_Required action_
Can you copy out, word for word, the part of the lines below that opens with the line containing "0: median -129.5, box" and closes with the line containing "5: median -130.5, box"? Include both of those lines and nothing else.

_Data for this task_
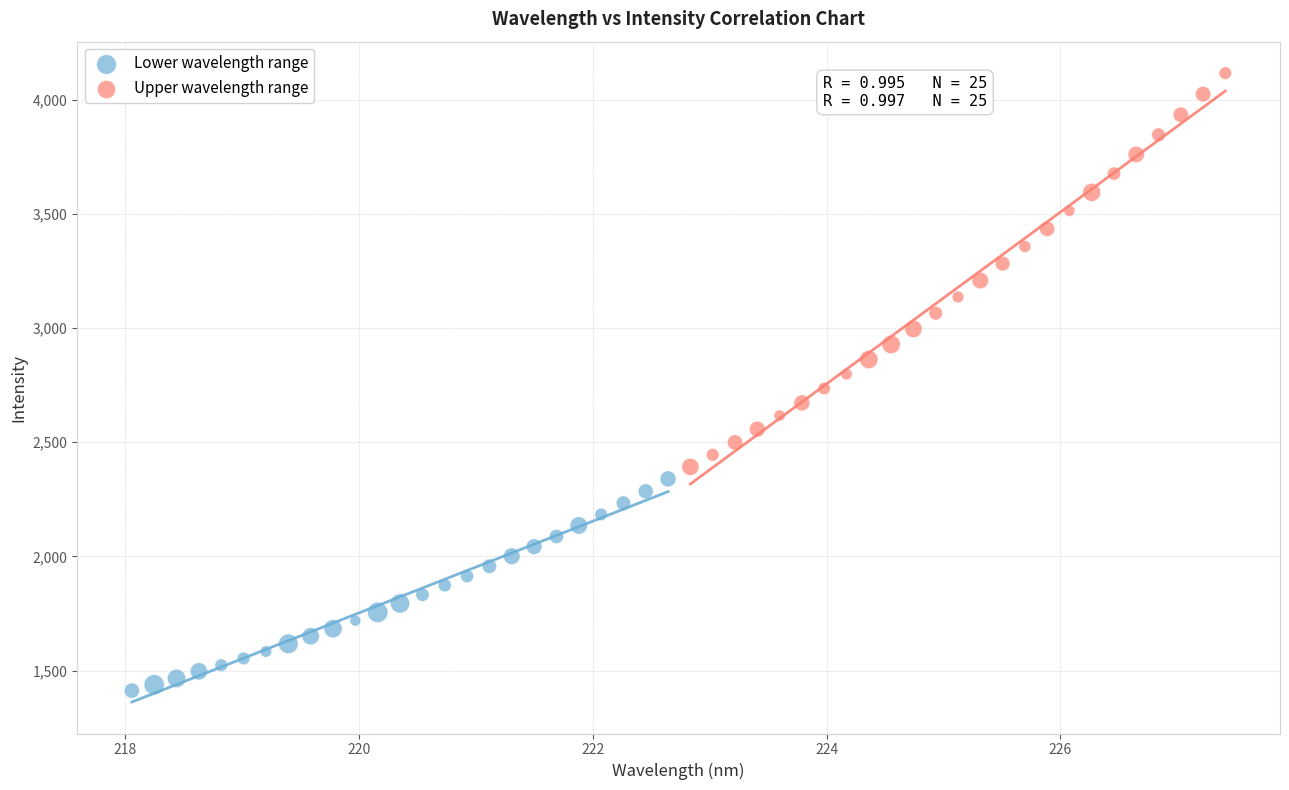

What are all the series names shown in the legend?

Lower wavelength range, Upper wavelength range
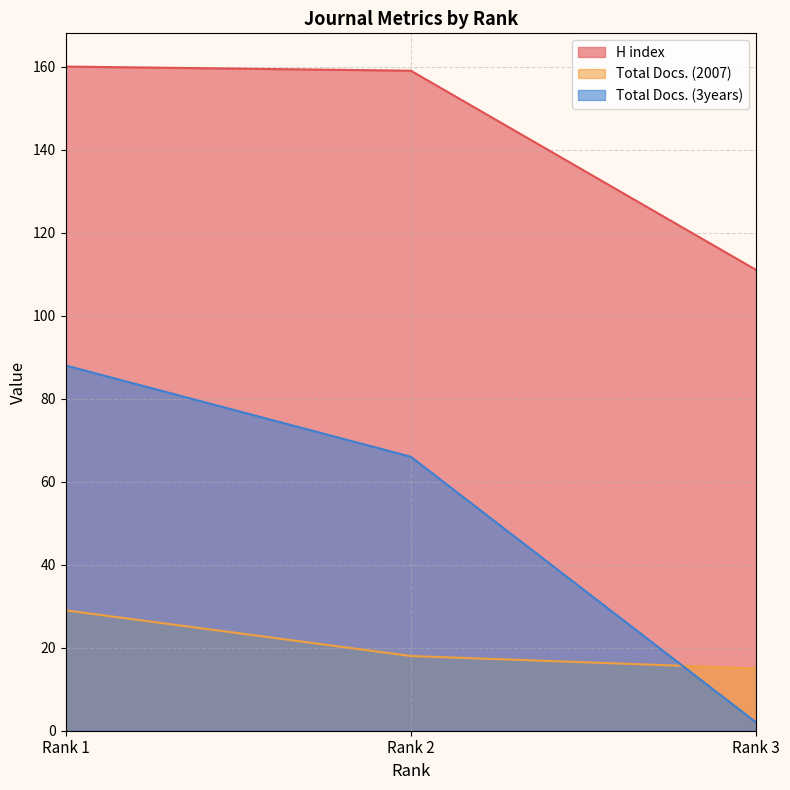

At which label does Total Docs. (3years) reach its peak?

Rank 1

--

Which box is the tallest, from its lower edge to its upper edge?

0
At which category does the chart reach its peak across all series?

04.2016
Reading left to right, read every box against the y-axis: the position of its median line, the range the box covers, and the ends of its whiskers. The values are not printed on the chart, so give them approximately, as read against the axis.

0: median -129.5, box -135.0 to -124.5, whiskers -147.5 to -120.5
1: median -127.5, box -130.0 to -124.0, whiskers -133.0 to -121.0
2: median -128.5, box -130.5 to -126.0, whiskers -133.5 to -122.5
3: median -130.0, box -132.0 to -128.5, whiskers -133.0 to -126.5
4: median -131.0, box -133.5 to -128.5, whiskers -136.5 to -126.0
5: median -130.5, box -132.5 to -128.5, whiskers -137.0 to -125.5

_Reply to the exercise_
0: median -129.5, box -135.0 to -124.5, whiskers -147.5 to -120.5
1: median -127.5, box -130.0 to -124.0, whiskers -133.0 to -121.0
2: median -128.5, box -130.5 to -126.0, whiskers -133.5 to -122.5
3: median -130.0, box -132.0 to -128.5, whiskers -133.0 to -126.5
4: median -131.0, box -133.5 to -128.5, whiskers -136.5 to -126.0
5: median -130.5, box -132.5 to -128.5, whiskers -137.0 to -125.5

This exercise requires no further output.